Ce qui est ennuyeux dans ces affaires, c'est qu'on glisse lentement vers une relativisation de la loi. En prenant en compte la sensibilité des croyants de certaines religions, notamment l'islam, et le statut de sacralité qu'elles donnent à la chose, alors on laisse entendre que la loi commune ne s'applique pas de la même manière à tous et pour tous, et qu'elle peut s'infléchir en prenant en compte les règles particulières.

Si nous continuons dans ce sens, le blasphème que nous avons raccompagné à la porte peut revenir par la fenêtre. C'est le cas malheureusement au Danemark, qui a réintroduit en 2023 un délit de blasphème pour les textes religieux. Et cette fois, il semble que la décision ait été prise non pour satisfaire la « sensibilité des croyants » mais pour ne pas subir les représailles politiques de la Turquie et de l'OCI, qui pouvaient bloquer sa candidature comme membre non permanent du Conseil de sécurité de l'ONU.

L'affaire du marcassin de Saint-Usage doit nous rappeler que le blasphème existe bien dans l'esprit de certains croyants mais que la loi d'un pays laïque ne la pénalise pas, non qu'il chercherait à brimer les religions, mais parce que pour se maintenir et assurer la cohabitation de tous, la loi commune doit elle-même délimiter ce qui est religieux de ce qui ne l'est pas.
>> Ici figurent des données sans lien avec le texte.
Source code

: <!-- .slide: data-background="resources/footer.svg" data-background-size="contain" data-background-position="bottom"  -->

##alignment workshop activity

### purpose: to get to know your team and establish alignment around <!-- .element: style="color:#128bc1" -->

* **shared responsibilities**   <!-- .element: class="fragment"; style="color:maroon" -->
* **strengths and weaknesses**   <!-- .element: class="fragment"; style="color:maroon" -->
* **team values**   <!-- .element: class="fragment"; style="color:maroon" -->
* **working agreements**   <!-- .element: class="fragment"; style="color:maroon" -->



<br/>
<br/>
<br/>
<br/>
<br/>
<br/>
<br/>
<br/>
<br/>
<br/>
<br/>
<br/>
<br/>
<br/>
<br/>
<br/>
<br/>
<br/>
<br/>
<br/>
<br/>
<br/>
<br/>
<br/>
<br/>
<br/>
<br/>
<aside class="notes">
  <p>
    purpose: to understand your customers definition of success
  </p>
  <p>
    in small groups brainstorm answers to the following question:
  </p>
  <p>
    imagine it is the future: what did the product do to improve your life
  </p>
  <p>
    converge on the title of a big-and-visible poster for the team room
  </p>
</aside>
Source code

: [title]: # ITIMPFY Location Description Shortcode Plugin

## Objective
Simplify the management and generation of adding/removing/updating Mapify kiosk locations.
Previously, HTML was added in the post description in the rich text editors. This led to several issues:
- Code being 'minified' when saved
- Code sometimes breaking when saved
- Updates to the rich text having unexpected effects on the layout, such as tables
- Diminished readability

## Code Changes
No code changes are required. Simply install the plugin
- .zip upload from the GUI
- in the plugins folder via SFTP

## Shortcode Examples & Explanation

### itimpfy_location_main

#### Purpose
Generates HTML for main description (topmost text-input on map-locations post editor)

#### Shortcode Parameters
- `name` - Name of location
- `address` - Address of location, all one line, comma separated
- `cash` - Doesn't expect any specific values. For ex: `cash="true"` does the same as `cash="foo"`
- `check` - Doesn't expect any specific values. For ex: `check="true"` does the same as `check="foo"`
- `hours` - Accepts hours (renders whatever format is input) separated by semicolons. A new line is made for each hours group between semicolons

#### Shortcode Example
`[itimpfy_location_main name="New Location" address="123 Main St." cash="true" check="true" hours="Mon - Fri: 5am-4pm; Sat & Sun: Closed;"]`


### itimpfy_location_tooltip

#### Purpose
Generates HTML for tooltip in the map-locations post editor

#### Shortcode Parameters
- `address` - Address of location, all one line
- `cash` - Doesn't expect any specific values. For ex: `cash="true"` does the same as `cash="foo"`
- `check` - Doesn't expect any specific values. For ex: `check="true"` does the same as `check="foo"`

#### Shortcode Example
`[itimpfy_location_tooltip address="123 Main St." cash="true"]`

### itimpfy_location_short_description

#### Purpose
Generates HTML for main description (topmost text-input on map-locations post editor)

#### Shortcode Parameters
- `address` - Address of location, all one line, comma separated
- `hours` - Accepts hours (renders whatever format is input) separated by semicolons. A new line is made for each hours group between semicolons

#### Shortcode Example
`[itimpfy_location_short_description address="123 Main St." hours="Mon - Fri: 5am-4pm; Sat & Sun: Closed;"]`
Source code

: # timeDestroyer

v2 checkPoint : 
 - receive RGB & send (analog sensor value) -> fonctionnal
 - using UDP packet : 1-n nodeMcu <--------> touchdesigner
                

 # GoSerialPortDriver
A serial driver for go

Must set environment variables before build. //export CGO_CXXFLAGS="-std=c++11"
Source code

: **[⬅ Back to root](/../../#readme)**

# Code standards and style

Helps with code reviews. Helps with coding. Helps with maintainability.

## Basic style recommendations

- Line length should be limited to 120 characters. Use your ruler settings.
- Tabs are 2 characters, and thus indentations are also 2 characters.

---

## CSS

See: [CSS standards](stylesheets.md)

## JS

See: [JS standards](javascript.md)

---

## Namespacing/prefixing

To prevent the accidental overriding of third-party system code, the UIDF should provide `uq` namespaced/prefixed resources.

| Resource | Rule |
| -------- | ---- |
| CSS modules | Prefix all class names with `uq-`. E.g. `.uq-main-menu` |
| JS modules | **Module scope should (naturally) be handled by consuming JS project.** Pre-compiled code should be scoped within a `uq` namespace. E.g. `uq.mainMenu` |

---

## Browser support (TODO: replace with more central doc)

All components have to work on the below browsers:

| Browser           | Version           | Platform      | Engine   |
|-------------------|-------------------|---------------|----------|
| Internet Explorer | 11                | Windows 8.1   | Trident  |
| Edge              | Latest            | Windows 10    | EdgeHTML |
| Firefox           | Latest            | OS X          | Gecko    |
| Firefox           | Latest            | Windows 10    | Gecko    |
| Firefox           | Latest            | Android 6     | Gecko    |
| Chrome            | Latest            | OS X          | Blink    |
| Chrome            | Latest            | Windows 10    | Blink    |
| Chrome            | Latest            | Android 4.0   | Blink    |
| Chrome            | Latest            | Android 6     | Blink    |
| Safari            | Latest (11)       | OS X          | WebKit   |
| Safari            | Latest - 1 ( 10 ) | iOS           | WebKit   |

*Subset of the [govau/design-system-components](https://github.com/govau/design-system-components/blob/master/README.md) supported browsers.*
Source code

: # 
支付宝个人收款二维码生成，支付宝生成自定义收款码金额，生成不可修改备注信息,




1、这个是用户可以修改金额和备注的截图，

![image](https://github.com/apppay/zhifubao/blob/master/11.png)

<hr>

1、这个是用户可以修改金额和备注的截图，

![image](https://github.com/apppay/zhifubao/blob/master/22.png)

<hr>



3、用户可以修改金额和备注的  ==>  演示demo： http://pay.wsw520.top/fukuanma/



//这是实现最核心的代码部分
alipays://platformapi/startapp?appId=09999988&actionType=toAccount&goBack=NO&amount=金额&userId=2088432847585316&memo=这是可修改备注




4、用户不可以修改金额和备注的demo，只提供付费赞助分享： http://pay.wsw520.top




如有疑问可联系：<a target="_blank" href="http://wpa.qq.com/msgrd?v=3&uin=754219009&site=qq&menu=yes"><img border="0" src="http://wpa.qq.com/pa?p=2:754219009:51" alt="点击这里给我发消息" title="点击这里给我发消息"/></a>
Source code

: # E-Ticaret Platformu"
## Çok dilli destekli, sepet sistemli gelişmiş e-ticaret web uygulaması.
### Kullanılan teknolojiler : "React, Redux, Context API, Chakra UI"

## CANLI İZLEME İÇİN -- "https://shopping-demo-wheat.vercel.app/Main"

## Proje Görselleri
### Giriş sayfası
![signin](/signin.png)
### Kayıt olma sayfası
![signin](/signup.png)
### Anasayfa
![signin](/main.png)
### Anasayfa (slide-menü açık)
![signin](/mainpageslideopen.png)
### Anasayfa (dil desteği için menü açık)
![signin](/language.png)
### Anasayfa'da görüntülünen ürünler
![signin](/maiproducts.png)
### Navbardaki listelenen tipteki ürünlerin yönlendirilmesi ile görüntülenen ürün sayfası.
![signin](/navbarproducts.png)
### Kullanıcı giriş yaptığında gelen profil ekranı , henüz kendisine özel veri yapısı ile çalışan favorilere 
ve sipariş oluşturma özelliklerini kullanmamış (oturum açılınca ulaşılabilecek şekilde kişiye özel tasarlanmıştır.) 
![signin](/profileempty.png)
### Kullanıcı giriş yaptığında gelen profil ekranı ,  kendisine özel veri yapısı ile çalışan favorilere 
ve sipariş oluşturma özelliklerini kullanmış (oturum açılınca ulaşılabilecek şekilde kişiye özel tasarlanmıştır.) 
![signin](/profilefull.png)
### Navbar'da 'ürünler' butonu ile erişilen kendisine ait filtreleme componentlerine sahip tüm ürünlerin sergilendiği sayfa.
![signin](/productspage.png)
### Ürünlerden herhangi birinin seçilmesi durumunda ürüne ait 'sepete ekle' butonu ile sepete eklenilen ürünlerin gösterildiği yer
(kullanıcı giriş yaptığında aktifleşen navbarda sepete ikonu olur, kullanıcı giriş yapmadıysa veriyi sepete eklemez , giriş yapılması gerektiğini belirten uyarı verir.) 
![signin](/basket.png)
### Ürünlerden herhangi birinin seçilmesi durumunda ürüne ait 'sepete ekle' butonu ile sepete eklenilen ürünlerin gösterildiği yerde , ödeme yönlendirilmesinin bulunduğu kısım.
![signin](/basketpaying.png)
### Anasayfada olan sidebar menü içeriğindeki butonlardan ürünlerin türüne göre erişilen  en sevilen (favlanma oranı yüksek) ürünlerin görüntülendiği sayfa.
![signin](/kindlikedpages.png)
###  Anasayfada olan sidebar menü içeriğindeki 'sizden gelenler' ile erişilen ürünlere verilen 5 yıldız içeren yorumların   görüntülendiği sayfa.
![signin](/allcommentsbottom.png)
Sinon le blasphème sorti par la porte reviendra par la fenêtre et il faudra admettre qu'en plus de leur blasphème, les religions cherchent à imposer à tous leur manière de le résoudre. Et cela peut être la violence ou la mort, Rushdie et les autres en savent quelque chose…


* Florence Bergeaud-Blackler est chargée de recherche au CNRS, présidente du Cerif (Centre européen de recherche et d'information sur le frérisme).